The coauthors of another study take a different tack to language model explainability. They propose leveraging "prototype" models -- Proto-Trex -- incorporated into a language model's architecture that can explain the reasoning process behind the model's decisions. While the interpretability comes with a trade-off in accuracy, the researchers say that the results are "promising" in providing helpful explanations that shed light on language models' decision-making.

In the absence of a prototype model, researchers at École Polytechnique Fédérale de Lausanne (EPFL) generated "knowledge graph" extracts to compare variations of language models. (A knowledge graph represents a network objects, events, situations, or concepts and illustrates the relationship between them.) The framework can identify the strengths of each model, the researchers claim, allowing users to compare models, diagnose their strengths and weaknesses, and identify new datasets to improve their performance.

"These generated knowledge graphs are a large step towards addressing the research questions: How well does my language model perform in comparison to another (using metrics other than accuracy)? What are the linguistic strengths of my language model? What kind of data should I train my model on to improve it further?" the researchers wrote. "Our pipeline aims to become a diagnostic benchmark for language models, providing an alternate approach for AI practitioners to identify language model strengths and weaknesses during the model training process itself."

Limitations to interpretability

Explainability in large language models is by no means a solved problem. As one study found, there's an "interpretability illusion" that arises when analyzing a popular architecture of language model called bidirectional encoder representations from transformers (BERT). Individual components of the model may incorrectly appear to represent a single, simple concept, when in fact that they're representing something far more complex.

There's another, more existential pitfall in model explainability: over-trust. A 2018 Microsoft stud y found that transparent models can make it harder for non-experts to detect and correct a model's mistakes. More recent work suggests that interpretability tools like Google's Language Interpretability Tool, particularly those that give an overview of a model via data plots and charts, can lead to incorrect assumptions about the dataset and models, even when the output is manipulated to show explanations that make no sense.

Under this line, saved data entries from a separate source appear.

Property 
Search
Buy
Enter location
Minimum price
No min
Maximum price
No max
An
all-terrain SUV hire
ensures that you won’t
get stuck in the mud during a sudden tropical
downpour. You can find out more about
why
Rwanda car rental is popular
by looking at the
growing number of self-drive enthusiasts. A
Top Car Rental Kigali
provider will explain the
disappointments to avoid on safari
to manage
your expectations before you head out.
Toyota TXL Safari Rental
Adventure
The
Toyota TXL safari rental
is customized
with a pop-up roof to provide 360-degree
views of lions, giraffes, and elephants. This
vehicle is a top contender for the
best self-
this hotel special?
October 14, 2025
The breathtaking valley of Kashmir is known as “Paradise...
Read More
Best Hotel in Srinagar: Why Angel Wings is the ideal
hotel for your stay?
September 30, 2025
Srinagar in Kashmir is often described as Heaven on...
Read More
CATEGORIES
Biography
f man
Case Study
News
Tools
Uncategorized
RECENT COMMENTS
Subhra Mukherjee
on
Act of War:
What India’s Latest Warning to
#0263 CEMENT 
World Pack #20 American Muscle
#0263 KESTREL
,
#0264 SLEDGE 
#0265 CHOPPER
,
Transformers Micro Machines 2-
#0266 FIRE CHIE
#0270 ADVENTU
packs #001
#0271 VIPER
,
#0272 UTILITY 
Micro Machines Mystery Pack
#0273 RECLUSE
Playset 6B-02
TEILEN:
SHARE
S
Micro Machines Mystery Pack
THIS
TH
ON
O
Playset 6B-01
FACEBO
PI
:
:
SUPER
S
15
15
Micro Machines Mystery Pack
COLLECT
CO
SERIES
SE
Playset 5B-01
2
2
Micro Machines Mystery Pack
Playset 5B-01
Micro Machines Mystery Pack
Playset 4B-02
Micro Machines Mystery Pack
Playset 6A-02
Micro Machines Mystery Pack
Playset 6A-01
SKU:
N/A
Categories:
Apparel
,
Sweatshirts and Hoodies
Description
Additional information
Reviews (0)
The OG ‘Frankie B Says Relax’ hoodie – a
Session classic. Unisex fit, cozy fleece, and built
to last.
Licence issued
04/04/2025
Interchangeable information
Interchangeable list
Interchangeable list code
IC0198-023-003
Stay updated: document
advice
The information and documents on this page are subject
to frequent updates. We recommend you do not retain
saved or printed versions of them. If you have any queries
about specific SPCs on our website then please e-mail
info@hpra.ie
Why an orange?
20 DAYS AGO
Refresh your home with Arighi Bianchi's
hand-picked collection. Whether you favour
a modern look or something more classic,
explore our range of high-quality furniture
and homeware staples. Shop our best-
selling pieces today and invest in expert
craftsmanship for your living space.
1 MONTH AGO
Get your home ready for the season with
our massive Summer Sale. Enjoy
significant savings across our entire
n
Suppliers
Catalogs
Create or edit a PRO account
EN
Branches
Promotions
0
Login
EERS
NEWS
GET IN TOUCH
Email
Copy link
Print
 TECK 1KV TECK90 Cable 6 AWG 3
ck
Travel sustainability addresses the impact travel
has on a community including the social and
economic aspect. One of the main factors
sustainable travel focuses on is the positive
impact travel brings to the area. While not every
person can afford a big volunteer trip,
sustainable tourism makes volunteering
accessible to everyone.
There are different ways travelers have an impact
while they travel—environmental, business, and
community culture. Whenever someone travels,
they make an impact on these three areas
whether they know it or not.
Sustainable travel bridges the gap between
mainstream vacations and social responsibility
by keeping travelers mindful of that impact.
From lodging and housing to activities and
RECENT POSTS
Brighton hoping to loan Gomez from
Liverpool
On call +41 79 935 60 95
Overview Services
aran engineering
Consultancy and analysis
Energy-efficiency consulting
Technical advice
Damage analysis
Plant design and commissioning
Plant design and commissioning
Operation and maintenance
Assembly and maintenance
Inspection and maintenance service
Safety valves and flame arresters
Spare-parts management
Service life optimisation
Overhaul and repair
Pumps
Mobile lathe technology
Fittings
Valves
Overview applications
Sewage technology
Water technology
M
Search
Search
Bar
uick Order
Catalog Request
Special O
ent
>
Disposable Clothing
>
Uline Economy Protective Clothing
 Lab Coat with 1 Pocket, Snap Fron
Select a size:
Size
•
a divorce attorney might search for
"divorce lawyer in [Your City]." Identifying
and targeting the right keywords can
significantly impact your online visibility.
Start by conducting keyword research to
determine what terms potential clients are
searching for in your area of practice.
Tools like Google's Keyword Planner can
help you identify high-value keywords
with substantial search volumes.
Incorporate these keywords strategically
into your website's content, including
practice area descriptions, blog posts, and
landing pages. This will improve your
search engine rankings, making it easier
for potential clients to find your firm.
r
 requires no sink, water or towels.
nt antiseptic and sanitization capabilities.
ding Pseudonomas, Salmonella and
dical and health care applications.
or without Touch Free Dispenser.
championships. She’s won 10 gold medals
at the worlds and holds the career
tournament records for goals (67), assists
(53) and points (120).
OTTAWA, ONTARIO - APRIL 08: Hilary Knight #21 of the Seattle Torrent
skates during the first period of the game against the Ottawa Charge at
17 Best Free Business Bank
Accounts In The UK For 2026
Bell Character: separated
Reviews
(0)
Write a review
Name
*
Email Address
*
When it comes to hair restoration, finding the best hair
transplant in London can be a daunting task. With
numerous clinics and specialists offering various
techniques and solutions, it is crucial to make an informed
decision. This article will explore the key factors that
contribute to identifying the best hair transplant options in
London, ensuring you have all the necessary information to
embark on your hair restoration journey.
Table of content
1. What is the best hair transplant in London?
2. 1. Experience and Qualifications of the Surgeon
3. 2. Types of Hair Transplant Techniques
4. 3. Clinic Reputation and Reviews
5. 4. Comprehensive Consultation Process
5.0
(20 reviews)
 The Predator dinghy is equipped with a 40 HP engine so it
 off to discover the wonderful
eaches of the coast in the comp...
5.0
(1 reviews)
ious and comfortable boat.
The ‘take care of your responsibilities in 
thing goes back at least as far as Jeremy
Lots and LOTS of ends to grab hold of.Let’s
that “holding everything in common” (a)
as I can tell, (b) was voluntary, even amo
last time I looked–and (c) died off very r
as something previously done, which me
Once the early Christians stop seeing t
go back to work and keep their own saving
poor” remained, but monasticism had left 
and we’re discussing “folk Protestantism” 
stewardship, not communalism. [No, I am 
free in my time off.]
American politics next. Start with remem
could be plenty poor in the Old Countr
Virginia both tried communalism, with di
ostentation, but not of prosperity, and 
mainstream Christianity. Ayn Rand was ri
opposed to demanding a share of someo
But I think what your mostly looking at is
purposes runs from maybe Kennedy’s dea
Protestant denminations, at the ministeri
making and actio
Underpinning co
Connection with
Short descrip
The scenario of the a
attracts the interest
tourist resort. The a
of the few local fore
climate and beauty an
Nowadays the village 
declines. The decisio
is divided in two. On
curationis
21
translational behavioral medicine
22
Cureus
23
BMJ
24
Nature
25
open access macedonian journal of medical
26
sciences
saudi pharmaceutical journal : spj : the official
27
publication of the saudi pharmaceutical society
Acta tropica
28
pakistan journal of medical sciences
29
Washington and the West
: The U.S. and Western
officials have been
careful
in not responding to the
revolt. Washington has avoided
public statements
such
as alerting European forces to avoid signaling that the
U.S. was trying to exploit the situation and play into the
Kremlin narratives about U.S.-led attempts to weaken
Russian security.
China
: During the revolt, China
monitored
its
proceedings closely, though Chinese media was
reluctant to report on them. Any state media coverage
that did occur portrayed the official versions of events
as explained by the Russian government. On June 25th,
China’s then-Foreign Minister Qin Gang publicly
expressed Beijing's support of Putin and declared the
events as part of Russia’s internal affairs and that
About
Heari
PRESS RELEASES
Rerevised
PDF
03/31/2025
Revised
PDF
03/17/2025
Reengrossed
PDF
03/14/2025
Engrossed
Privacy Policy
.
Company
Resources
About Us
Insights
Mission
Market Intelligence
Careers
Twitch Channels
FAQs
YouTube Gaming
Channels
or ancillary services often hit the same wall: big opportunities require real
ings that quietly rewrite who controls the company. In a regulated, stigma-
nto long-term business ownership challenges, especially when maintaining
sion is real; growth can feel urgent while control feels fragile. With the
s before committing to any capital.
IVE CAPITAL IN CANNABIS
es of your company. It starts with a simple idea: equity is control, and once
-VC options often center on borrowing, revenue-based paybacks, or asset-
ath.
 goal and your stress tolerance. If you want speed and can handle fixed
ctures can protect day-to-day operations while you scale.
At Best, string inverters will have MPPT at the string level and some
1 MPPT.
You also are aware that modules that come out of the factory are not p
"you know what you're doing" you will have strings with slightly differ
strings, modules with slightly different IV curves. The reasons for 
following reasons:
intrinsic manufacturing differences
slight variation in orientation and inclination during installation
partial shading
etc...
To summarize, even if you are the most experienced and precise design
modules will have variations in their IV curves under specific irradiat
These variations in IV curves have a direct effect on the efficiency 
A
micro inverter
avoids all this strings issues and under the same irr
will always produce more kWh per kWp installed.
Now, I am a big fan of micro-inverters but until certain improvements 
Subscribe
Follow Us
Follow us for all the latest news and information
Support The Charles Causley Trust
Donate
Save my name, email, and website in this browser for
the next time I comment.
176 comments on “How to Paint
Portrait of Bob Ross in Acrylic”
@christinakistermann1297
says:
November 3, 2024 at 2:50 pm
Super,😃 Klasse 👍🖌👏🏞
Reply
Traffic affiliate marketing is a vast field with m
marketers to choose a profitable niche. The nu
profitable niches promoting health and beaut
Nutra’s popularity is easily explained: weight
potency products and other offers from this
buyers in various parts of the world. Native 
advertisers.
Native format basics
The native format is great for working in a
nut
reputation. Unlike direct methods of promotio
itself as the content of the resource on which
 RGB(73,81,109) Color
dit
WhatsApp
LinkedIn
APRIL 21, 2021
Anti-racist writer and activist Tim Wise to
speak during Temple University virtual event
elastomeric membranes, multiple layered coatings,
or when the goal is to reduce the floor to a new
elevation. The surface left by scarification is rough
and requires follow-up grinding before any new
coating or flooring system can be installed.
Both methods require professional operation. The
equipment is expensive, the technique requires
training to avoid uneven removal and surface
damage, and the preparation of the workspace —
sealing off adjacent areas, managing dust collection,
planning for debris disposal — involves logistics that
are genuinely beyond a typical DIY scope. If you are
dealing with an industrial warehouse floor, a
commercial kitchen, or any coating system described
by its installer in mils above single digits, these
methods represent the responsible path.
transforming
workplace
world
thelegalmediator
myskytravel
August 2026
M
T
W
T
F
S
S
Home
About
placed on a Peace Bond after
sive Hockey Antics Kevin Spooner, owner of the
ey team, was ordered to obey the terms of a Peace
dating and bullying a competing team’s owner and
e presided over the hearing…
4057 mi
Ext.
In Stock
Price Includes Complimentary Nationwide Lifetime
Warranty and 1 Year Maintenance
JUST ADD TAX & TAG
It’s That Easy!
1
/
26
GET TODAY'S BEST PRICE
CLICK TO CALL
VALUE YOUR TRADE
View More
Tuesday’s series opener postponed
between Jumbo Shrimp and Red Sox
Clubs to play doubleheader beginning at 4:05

It's what's known as the automation bias -- the propensity for people to favor suggestions from automated decision-making systems. Combating it isn't easy, but researchers like Georgia Institute of Technology's Upol Ehsan believe that explanations given by "glassbox" AI systems, if customized to people's level of expertise, would go a long way.

"The goal of human-centered explainable AI is not just to make the user agree to what the AI is saying. It is also to provoke reflection," Ehsan said, speaking to MIT Tech Review.